**EXERCISE GOAL:** Update the items below by changing every instance of "the chart" to "the graph" and leaving everything else unchanged.

(Short-answer chart tasks)
━━━━━━
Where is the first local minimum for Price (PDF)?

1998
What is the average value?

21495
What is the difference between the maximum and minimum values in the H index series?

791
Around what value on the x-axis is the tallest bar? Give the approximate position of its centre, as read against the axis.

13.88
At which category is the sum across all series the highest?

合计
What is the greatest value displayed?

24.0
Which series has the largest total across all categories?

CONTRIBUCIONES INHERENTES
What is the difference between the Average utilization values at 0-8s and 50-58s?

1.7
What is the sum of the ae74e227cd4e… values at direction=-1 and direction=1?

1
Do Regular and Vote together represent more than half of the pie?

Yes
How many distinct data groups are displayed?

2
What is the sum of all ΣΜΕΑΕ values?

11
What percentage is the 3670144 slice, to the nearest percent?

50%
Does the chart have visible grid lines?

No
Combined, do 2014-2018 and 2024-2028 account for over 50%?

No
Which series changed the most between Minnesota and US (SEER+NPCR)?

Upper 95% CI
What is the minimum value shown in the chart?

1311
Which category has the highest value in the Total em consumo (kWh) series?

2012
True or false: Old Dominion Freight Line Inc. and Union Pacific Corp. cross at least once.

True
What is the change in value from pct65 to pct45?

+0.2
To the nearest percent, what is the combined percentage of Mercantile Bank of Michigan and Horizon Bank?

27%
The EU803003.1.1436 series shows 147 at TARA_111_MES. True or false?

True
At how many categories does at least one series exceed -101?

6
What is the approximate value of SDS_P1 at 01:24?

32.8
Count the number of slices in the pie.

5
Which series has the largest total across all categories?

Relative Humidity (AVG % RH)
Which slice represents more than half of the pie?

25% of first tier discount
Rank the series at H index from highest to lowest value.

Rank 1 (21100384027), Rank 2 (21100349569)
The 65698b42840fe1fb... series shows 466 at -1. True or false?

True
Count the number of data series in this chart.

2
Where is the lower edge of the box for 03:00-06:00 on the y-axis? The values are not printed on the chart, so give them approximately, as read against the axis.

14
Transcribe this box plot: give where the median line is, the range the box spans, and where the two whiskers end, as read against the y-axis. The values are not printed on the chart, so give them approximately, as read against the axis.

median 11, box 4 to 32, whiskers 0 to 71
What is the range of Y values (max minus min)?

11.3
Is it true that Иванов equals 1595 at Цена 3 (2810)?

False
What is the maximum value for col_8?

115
━━━━━━
**SOLUTION FOR THIS TASK:**
Where is the first local minimum for Price (PDF)?

1998
What is the average value?

21495
What is the difference between the maximum and minimum values in the H index series?

791
Around what value on the x-axis is the tallest bar? Give the approximate position of its centre, as read against the axis.

13.88
At which category is the sum across all series the highest?

合计
What is the greatest value displayed?

24.0
Which series has the largest total across all categories?

CONTRIBUCIONES INHERENTES
What is the difference between the Average utilization values at 0-8s and 50-58s?

1.7
What is the sum of the ae74e227cd4e… values at direction=-1 and direction=1?

1
Do Regular and Vote together represent more than half of the pie?

Yes
How many distinct data groups are displayed?

2
What is the sum of all ΣΜΕΑΕ values?

11
What percentage is the 3670144 slice, to the nearest percent?

50%
Does the graph have visible grid lines?

No
Combined, do 2014-2018 and 2024-2028 account for over 50%?

No
Which series changed the most between Minnesota and US (SEER+NPCR)?

Upper 95% CI
What is the minimum value shown in the graph?

1311
Which category has the highest value in the Total em consumo (kWh) series?

2012
True or false: Old Dominion Freight Line Inc. and Union Pacific Corp. cross at least once.

True
What is the change in value from pct65 to pct45?

+0.2
To the nearest percent, what is the combined percentage of Mercantile Bank of Michigan and Horizon Bank?

27%
The EU803003.1.1436 series shows 147 at TARA_111_MES. True or false?

True
At how many categories does at least one series exceed -101?

6
What is the approximate value of SDS_P1 at 01:24?

32.8
Count the number of slices in the pie.

5
Which series has the largest total across all categories?

Relative Humidity (AVG % RH)
Which slice represents more than half of the pie?

25% of first tier discount
Rank the series at H index from highest to lowest value.

Rank 1 (21100384027), Rank 2 (21100349569)
The 65698b42840fe1fb... series shows 466 at -1. True or false?

True
Count the number of data series in this chart.

2
Where is the lower edge of the box for 03:00-06:00 on the y-axis? The values are not printed on the graph, so give them approximately, as read against the axis.

14
Transcribe this box plot: give where the median line is, the range the box spans, and where the two whiskers end, as read against the y-axis. The values are not printed on the graph, so give them approximately, as read against the axis.

median 11, box 4 to 32, whiskers 0 to 71
What is the range of Y values (max minus min)?

11.3
Is it true that Иванов equals 1595 at Цена 3 (2810)?

False
What is the maximum value for col_8?

115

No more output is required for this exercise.